Selected excerpt:

Baba Ustad Allauddin Khan, his daughter Annapurna Devi and Chaurasia
Baba Ustad Allauddin Khan, his daughter Annapurna Devi and Chaurasia

"I just have to learn from Annapurnaji," Hari said.

"Ma doesn't really teach anybody," Shubhendra said inviting him in. "But if you can persuade her, you're welcome."

When she saw him, she exclaimed impatiently, "You've turned up again! I told you I can't teach you."

He decided to be circumspect. "No, no, I haven't come for that. I've come to see Subho."

"Accha, accha," she relaxed immediately. "Don't come to learn, OK?"

"No, of course not, I won't."

He looked her son's age. "Have something to eat or drink," she said.

This cat and mouse game went on for a year. Sometimes, even Ravi Shankar would be there, but in his room, having a bath or preparing to practice.

"Do you want to meet him?" she asked.

"No."

"You didn't ever think of learning from him?"

"No."

"Why?"

"I wanted to learn only from Annapurnaji," he told her.

* * *

Annapurna was also unrelenting. "All that you did just now is useless. It is like a monkey's dance. You'll have to be like an elephant, slow and steady."

He understood. "I'm ready," he said.

Dataset records:

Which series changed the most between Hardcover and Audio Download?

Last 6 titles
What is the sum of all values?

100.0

--

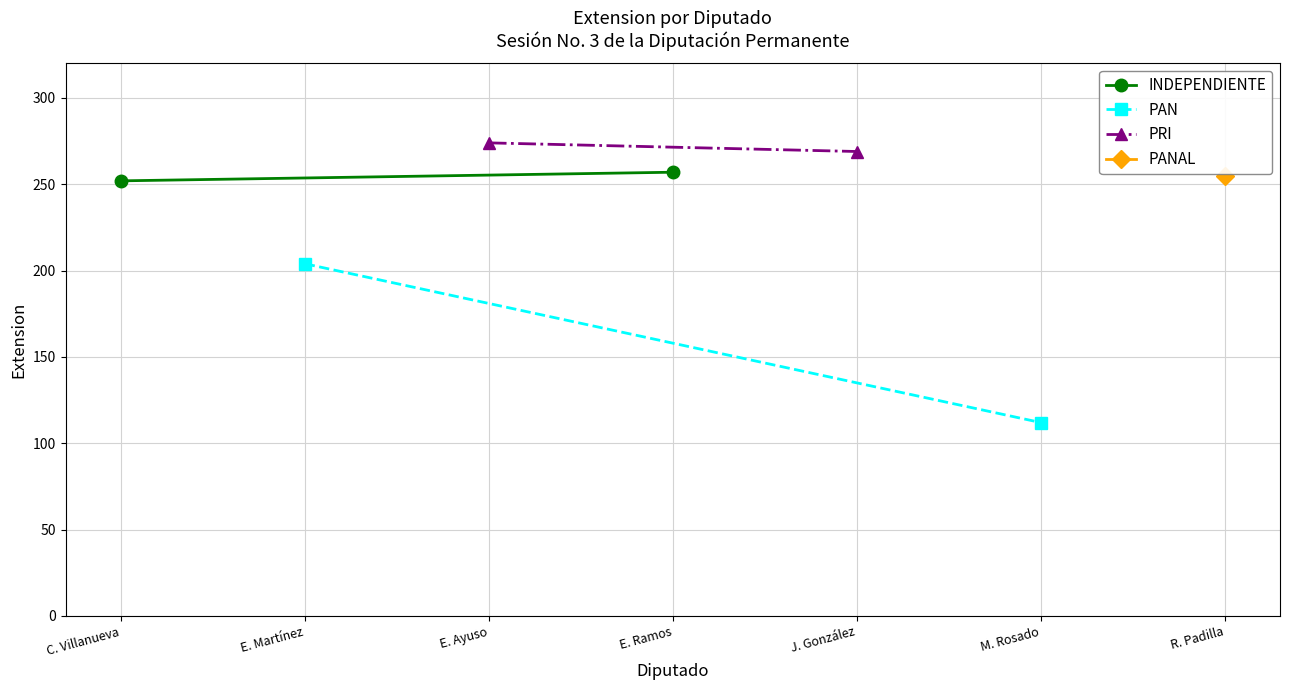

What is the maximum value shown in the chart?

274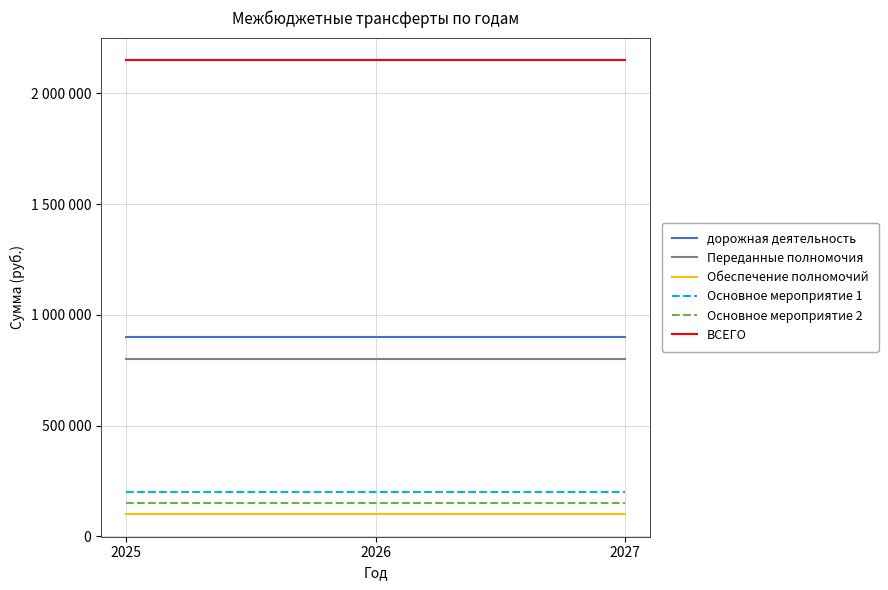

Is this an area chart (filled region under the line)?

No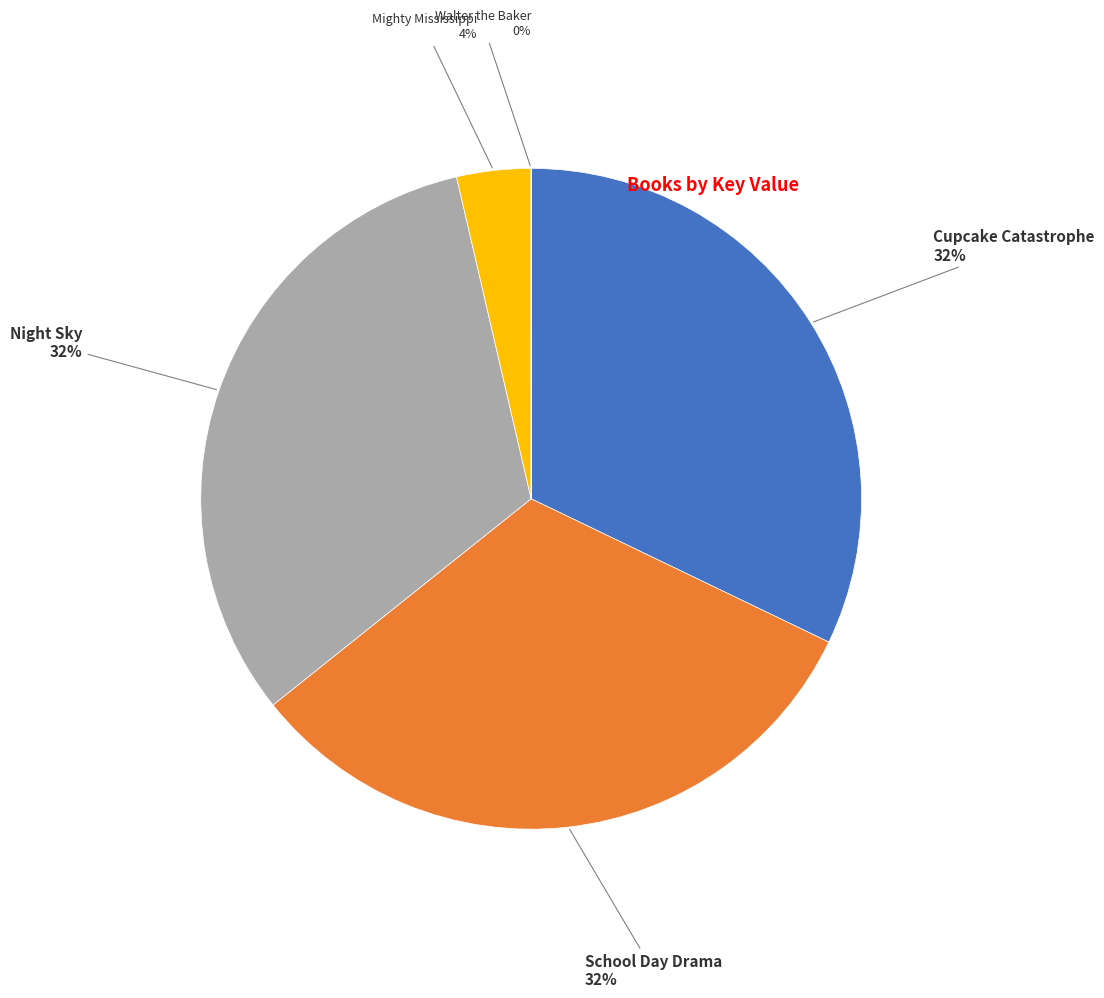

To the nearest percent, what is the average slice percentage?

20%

--

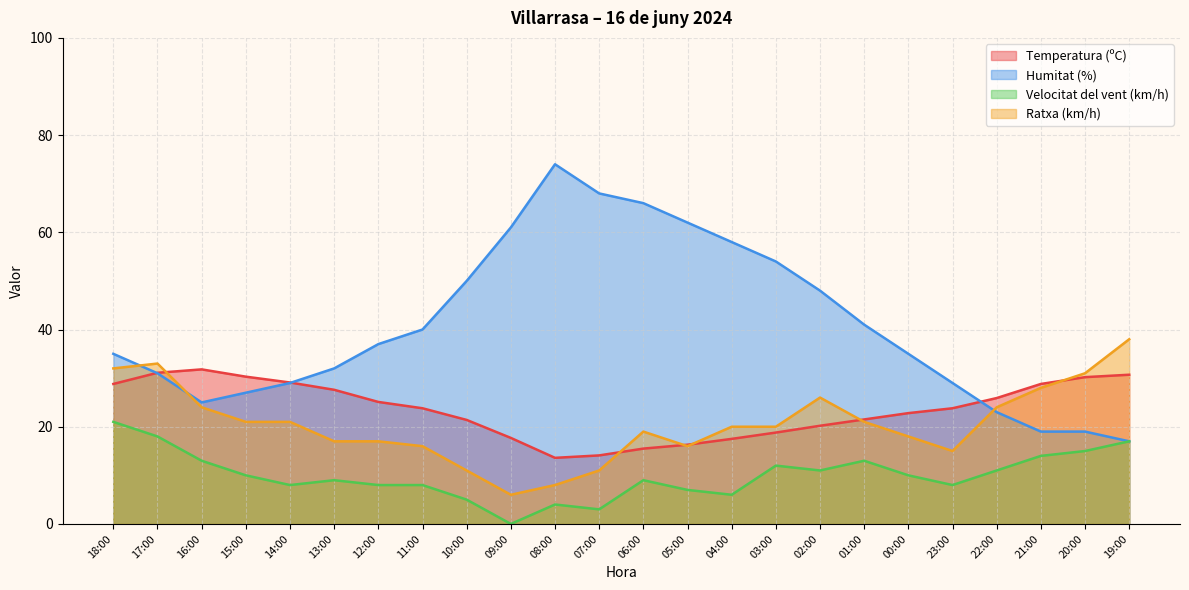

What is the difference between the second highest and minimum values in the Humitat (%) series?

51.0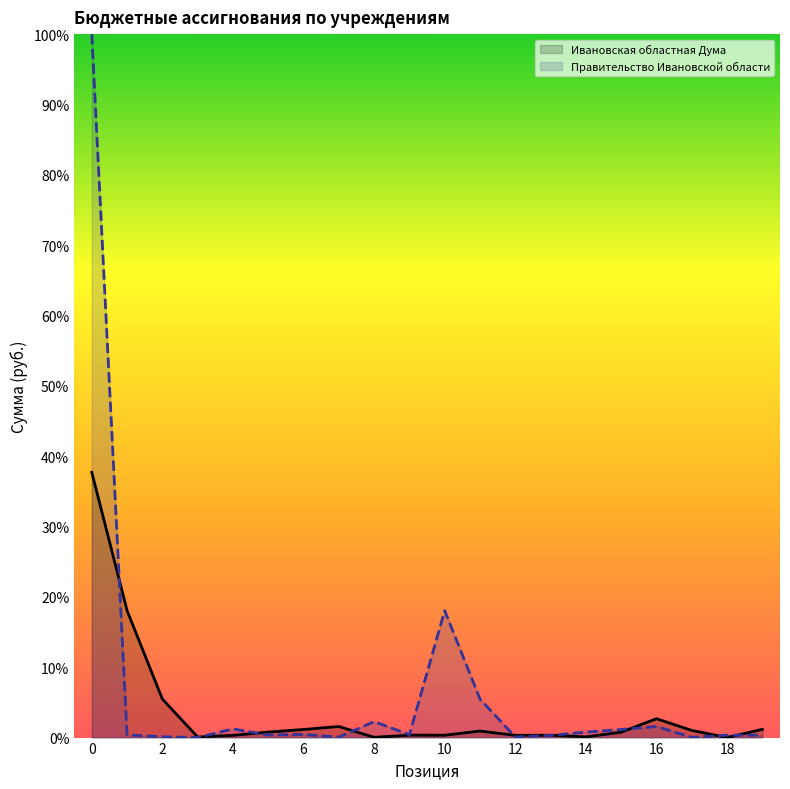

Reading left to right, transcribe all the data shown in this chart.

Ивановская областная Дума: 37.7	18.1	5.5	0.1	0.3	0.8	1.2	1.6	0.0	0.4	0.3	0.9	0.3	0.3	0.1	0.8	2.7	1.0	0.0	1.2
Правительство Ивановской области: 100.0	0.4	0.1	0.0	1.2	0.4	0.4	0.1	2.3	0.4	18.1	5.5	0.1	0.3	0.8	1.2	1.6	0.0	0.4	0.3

Explore the material:
(a) In the passage on Chaurasia and Annapurna Devi, how long did the cat and mouse game last?
(b) Copy out the passage on Chaurasia and Annapurna Devi word for word, starting with "He decided to" and going on through "preparing to practice.".
(c) Write what comes next in the passage on Chaurasia and Annapurna Devi, picking up right after its final line.

Per-task outputs:
(a) It went on for a year.

(b)
He decided to be circumspect. "No, no, I haven't come for that. I've come to see Subho."

"Accha, accha," she relaxed immediately. "Don't come to learn, OK?"

"No, of course not, I won't."

He looked her son's age. "Have something to eat or drink," she said.

This cat and mouse game went on for a year. Sometimes, even Ravi Shankar would be there, but in his room, having a bath or preparing to practice.

(c)
"But you won't be able to give up your old follies."

"I'll give up everything."

"We'll have to start from the beginning, from sa re ga ma again."

"I'll do that."

He wondered how he could convince her. Suddenly he had an idea. "You can change my position," he said. "I'll start afresh. I'll hold the bansuri on the left side. I'll play with my left hand."

"You won't be able to do it," she said, quite startled, "You may say so, but you can't. If you do, I'll have full confidence in you."

"You'll see, ma."

"Next time you come, you must play the alankar, as it should be, in slow elaboration, gradually increasing the tempo and then....He vowed to himself that he would do it all. He would not give up anything. But he would do what she had asked or challenged him to do. I'll do it all. I'll not leave my film recordings, I'll not let my earnings drop, I'll play my ten -second bits for the orchestra and even while the composer gives instructions for the next item, and the mike is being tested, and the playback singer is rehearsing, I'll go to another corner and practice shifting the flute from the right and holding it on the left. I'll do it and show her.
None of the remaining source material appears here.